E aqui estou a cada jornada, na Comunidade Cultura e Arte, com o equipamento oficial e caneleiras novas, caneta na mão à procura de assunto para crónicas, apesar de Ricardo Araújo Pereira (RAP), de Rubem Braga, de Assis Pacheco. Eu, que teria sido um razoável defesa central, se o débito de piadas parvas aos companheiros contasse como golos e pedir calma aos adversários contasse como desarmes, cá continuarei a escrever envidando esforços para fintar a timidez, driblando a insegurança, fazendo carga de ombro ao comedimento, e tentando evitar as faltas, de talento.
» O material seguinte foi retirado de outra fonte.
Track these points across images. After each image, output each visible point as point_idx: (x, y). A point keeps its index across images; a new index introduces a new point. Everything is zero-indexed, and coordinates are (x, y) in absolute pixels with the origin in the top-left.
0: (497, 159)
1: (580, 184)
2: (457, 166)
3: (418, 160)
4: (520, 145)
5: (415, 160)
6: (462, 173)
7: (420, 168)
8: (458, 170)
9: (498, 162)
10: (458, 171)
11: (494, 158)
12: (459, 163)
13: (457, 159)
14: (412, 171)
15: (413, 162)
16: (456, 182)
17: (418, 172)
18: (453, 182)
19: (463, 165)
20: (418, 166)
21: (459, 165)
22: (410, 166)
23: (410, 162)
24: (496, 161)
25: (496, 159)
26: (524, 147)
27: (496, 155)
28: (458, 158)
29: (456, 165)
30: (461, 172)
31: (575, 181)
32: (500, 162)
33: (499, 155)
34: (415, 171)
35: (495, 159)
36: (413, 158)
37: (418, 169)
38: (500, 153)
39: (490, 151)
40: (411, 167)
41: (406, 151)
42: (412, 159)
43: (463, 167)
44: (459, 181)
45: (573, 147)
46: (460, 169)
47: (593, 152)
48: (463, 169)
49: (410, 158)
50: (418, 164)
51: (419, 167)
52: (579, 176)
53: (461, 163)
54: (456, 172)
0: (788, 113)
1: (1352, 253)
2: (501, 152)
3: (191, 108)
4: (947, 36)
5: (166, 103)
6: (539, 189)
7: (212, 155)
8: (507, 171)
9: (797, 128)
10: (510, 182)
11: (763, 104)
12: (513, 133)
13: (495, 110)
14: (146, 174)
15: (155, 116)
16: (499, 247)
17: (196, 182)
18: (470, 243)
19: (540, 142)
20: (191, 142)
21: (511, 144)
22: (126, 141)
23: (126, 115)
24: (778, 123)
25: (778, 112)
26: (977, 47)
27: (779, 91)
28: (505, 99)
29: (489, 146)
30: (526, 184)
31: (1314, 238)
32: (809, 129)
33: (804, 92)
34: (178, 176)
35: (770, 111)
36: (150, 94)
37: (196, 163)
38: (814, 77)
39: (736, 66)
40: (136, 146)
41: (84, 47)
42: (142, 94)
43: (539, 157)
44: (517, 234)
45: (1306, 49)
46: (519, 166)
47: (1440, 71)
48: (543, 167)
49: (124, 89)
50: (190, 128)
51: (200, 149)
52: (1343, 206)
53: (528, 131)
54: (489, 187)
Sabendo que hoje em dia na literatura tudo pode acontecer, não há jogos de palavras fáceis, que os hendecassílabos são onze contra onze, que é iminente o risco de ser admoestado por palavras, e que o uso constante de trocadilhos idiotas aproxima-me tanto da expulsão como de ser considerado nada mais do que o próximo Freitas Lobo Antunes.
Sabendo também que King, João Vieira Pinto, Eça, Fante, André Almeida, García Márquez, cada um daqueles palermas que abusam de name-dropping para se armarem em espertos e eu, um dia, estaremos todos ao mesmo nível: esquecidos.
É a vida.
Mais vale ir a jogo.
Deixa comigo, RAP, esta crónica faço eu.